Nneka tried not to influence her sister Chiney's choice of where she wanted to go to college. So Chinay made the logical choice.

"I viewed her as a possible teammate, only to be fair to the decision. But I also took into consideration having a sister there would be beneficial," said Chiney.

Once the decision was made, the big sister factor kicked in.

"She has a leg up on a few people because of me helping her and guiding her thru the freshman experience," said Nneka.

"I've got a 24-hour personal coach on and off the court," said Chiney.

There are advantages in communicating with a sibling on the court.

"The coaches call it twin speak.
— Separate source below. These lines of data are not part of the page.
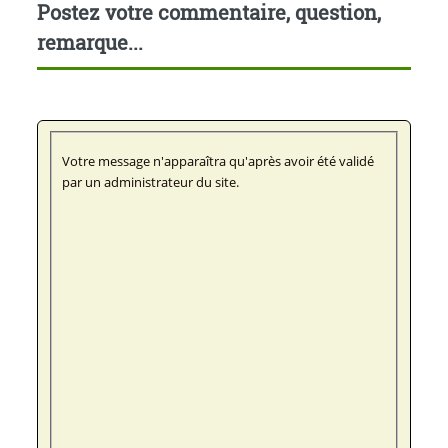
Postez votre commentaire, question,
remarque...
Votre message n'apparaîtra qu'après avoir été validé
par un administrateur du site.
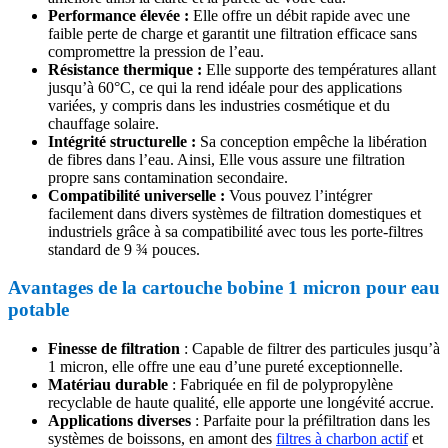
Performance élevée :
Elle offre un débit rapide avec une
faible perte de charge et garantit une filtration efficace sans
compromettre la pression de l’eau.
Résistance thermique :
Elle supporte des températures allant
jusqu’à 60°C, ce qui la rend idéale pour des applications
variées, y compris dans les industries cosmétique et du
chauffage solaire.
Intégrité structurelle :
Sa conception empêche la libération
de fibres dans l’eau. Ainsi, Elle vous assure une filtration
propre sans contamination secondaire.
Compatibilité universelle :
Vous pouvez l’intégrer
facilement dans divers systèmes de filtration domestiques et
industriels grâce à sa compatibilité avec tous les porte-filtres
standard de 9 ¾ pouces.
Avantages de la cartouche bobine 1 micron pour eau
potable
Finesse de filtration
: Capable de filtrer des particules jusqu’à
1 micron, elle offre une eau d’une pureté exceptionnelle.​
Matériau durable
: Fabriquée en fil de polypropylène
recyclable de haute qualité, elle apporte une longévité accrue.​
Applications diverses
: Parfaite pour la préfiltration dans les
systèmes de boissons, en amont des
filtres à charbon actif
et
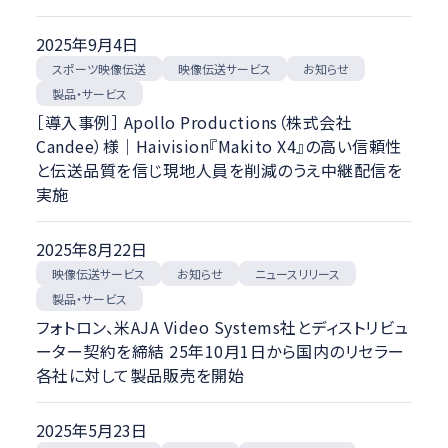
2025年9月4日
スポーツ映像伝送
映像伝送サービス
お知らせ
製品・サービス
［導入事例］ Apollo Productions（株式会社
Candee）様｜Haivision『Makito X4』の高い信頼性
と伝送品質を信じ現地人員を削減のうえ中継配信を
実施
2025年8月22日
映像伝送サービス
ニュースリリース
お知らせ
製品・サービス
フォトロン、米AJA Video Systems社とディストリビュ
ーター契約を締結 25年10月1日から国内のリセラー
各社に対して製品販売を開始
2025年5月23日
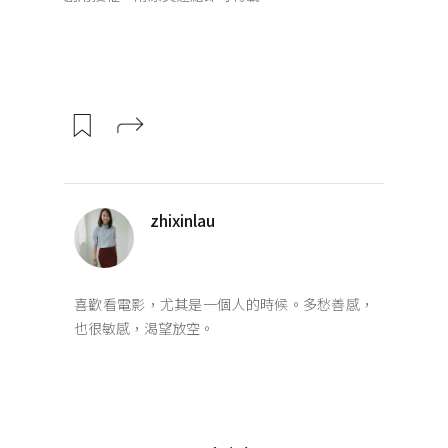
zhixinlau
喜歡看電影，尤其是一個人的時候。多愁善感，
也很敏感，渴望放空。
There's a different language going on that people don't really understand," said Chiney.

Even though they are not twins, there have been some confusing moments.

"Early on in the year, yes and actually Chinay and I think they've been giving some of my stats to her," said Nneka.

Chiney agreed that might be true.

Nneka also helped Chiney learn to adjust to the college game and their head coach.

"Honestly, I had to warn Tara that she had a handful with Chiney," said Nneka.

"Chiney's just a little bit more of a free spirit, but their wonderful to work with. They've brought a great sisterhood to our team, I love coaching both of them," said Stanford head coach Tara VanDerveer.

Winning an NCAA title together would be as cool as being teammates.

"It's just real fun to share such special experiences with someone this close," said Nneka.

But when asked if Nneka wanted her sister as a roommate, she joked, "not yet."